Elmer's Candid Camera

Everything About Fiction You Never Wanted to Know.

"In this cartoon we find Bugs stumbling, fumbling, and mumbling around, vainly seeking a personality on which to hang him dialogue and action, or-- in better words than mine--"walking around with his umbilical in his hand, looking for some place to plug it in." It is obvious when one views this cartoon, which I recommend only if you are dying to die of ennui, that my conception of timing and dialogue was formed by watching the action in the La Brea tar pits. It would be complimentary to call it sluggish. Not only Bugs suffered at my hands, but difficult as it is to make an unassertive character like Elmer Fudd into a flat, complete schmuck, I managed.

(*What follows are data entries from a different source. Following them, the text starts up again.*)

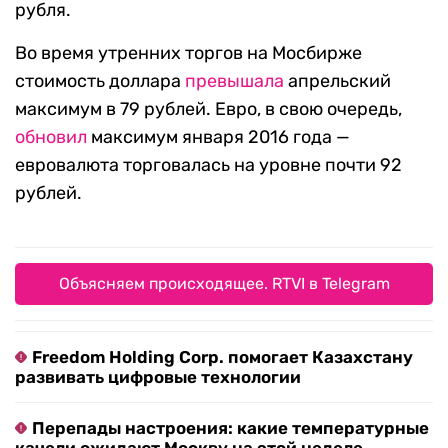
рубля.
Во время утренних торгов на Мосбирже
стоимость доллара
превышала
апрельский
максимум в 79 рублей. Евро, в свою очередь,
обновил
максимум января 2016 года —
евровалюта торговалась на уровне почти 92
рублей.
Объясняем происходящее. RTVI в Telegram
Freedom Holding Corp. помогает Казахстану
развивать цифровые технологии
Перепады настроения: какие температурные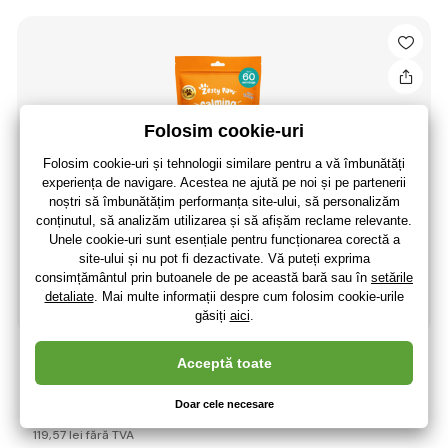
Zesty Paws Calming Chews (60 buc) – supliment
alimentar funcțional pentru câini pentru calm și bunăs
144
,68 lei
119
,57 lei
fără TVA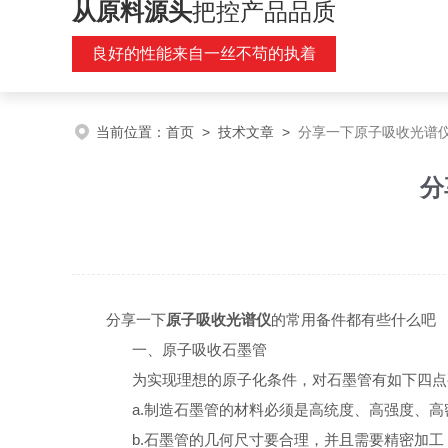
从原料源头
把控产品品质
良好的性能来自一丝不苟的执着
当前位置：
首页
>
技术文章
>
分享一下原子吸收光谱
分
分享一下
原子吸收光谱仪
的常用备件都有些什么吧
一、原子吸收石墨管
为实现理想的原子化条件，对石墨管有如下四点
a.制造石墨管的材料必须是高统度、高强度、高
b.石墨管的几何尺寸要合理，并且需要精密加工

"Perhaps the kindest thing to say about Elmer's Candid Camera is that it taught everyone what not to do and how not to do it."
Charles M. Jones' thoughts on the film, in "Chuck Amuck: The Life and Times of an Animated Cartoonist".

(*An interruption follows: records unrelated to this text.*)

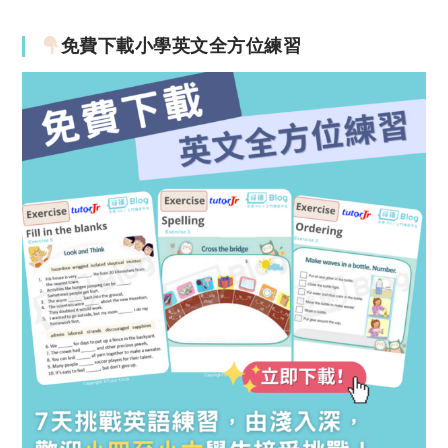
免費下載小學英文全方位練習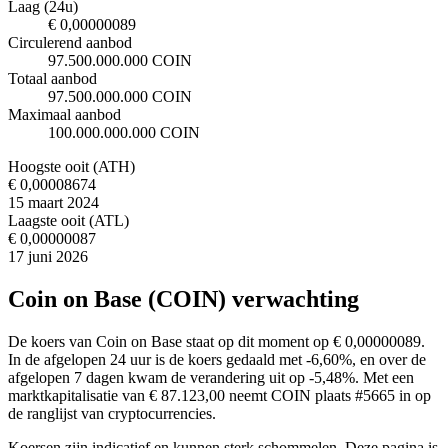
Laag (24u)
€ 0,00000089
Circulerend aanbod
97.500.000.000 COIN
Totaal aanbod
97.500.000.000 COIN
Maximaal aanbod
100.000.000.000 COIN
Hoogste ooit (ATH)
€ 0,00008674
15 maart 2024
Laagste ooit (ATL)
€ 0,00000087
17 juni 2026
Coin on Base (COIN) verwachting
De koers van Coin on Base staat op dit moment op € 0,00000089.
In de afgelopen 24 uur is de koers gedaald met -6,60%, en over de
afgelopen 7 dagen kwam de verandering uit op -5,48%. Met een
marktkapitalisatie van € 87.123,00 neemt COIN plaats #5665 in op
de ranglijst van cryptocurrencies.
Koersen zijn indicatief en kunnen sterk schommelen. Deze pagina is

Elmer's Candid Camera is a 1940 Merrie Melodies short, directed by Charles M. Jones. It is the official debut of Elmer Fudd[1] and features an early prototype of Bugs Bunny.

The plot is centered on Elmer Fudd as he goes out to photograph wildlife with the eponymous camera. During his travels, he encounters a pudgy gray rabbit, who, for no discernible reason, decides to pester Elmer.

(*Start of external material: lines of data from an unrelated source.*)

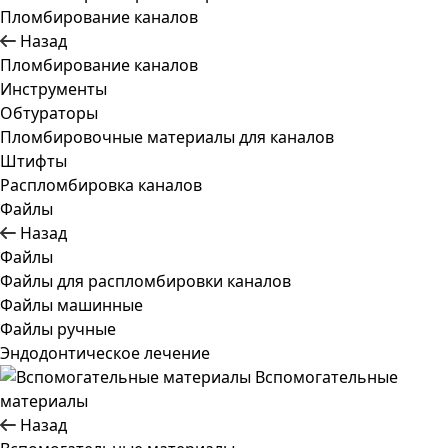
Пломбирование каналов
Назад
Пломбирование каналов
Инструменты
Обтураторы
Пломбировочные материалы для каналов
Штифты
Распломбировка каналов
Файлы
Назад
Файлы
Файлы для распломбировки каналов
Файлы машинные
Файлы ручные
Эндодонтическое лечение
Вспомогательные
материалы
Назад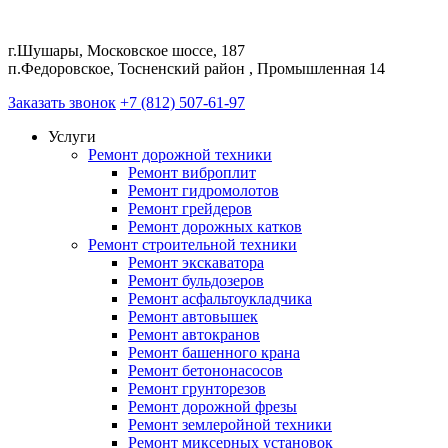
г.Шушары, Московское шоссе, 187
п.Федоровское, Тосненский район , Промышленная 14
Заказать звонок
+7 (812) 507-61-97
Услуги
Ремонт дорожной техники
Ремонт виброплит
Ремонт гидромолотов
Ремонт грейдеров
Ремонт дорожных катков
Ремонт строительной техники
Ремонт экскаватора
Ремонт бульдозеров
Ремонт асфальтоукладчика
Ремонт автовышек
Ремонт автокранов
Ремонт башенного крана
Ремонт бетононасосов
Ремонт грунторезов
Ремонт дорожной фрезы
Ремонт землеройной техники
Ремонт миксерных установок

As the opening quote states, the short was a total flop, and became regarded as an Old Shame by Chuck Jones. Tex Avery soon after did a remake of the cartoon, improving on its perceived flaws, called A Wild Hare.


Tropes used in Elmer's Candid Camera include:
  • Annoying Laugh: Proto-Bugs uses a particular laugh that Mel Blanc would later use for Woody Woodpecker.
  • Digital Destruction: The print used in Looney Tunes Golden Collection Vol. 1 has several bits of DVNR damage, mostly blatantly when Proto-Bugs is walking away from Elmer at one point, where parts of his body disappear!
  • The Ditz: Elmer is stupid enough to believe that Proto-Bugs would choke to death just by being trapped in a butterfly net.
  • Early Installment Weirdness: Bugs' design and personality wasn't quite refined, although Elmer was more or less fully realized from the start.
  • Faking the Dead: Bugs pulls this on Elmer, which in turn causes Elmer...
  • Go Mad from the Revelation: ...to have a particularly frightening nervous breakdown.
  • Inescapable Net: Bugs pretends to suffocate after Elmer captures him in a net.
  • Jerkass: The closest thing that can be given to why Bugs would pester Elmer.
  • Kick the Dog: The ending, where Bugs saves Elmer from drowning, only to sadistically kick Elmer right back into the pond.
  • Merrie Melodies in The Forties
  • My God, What Have I Done?: This was perhaps the one short where it made the most sense for Elmer to react this way after supposedly "killing" Bugs. All he wanted in this short was to take a picture of the rabbit, poor guy.
  • Off-Model: When Proto-Bugs is saving Elmer from drowning, one shot has Elmer revert to an Egghead-esque look.
  • Remake: A Wild Hare reuses the plot of this short.
  • Screwy Squirrel: Proto-Bugs, although he is much more reserved than he was in his previous three appearances.
  • Self-Deprecation: Jones' unflattering commentary on the short in his biography includes poking fun at how incompetent he was at directing during the time.
  1. Egghead, his prototype, notwithstanding.